─── Dataset entries

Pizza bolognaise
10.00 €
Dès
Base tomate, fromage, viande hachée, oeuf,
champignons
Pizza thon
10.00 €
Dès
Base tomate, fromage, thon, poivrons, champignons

──────

* _Task description_
For this exercise, retype the complete listing exactly.

* _Response_
Pizza bolognaise
10.00 €
Dès
Base tomate, fromage, viande hachée, oeuf,
champignons
Pizza thon
10.00 €
Dès
Base tomate, fromage, thon, poivrons, champignons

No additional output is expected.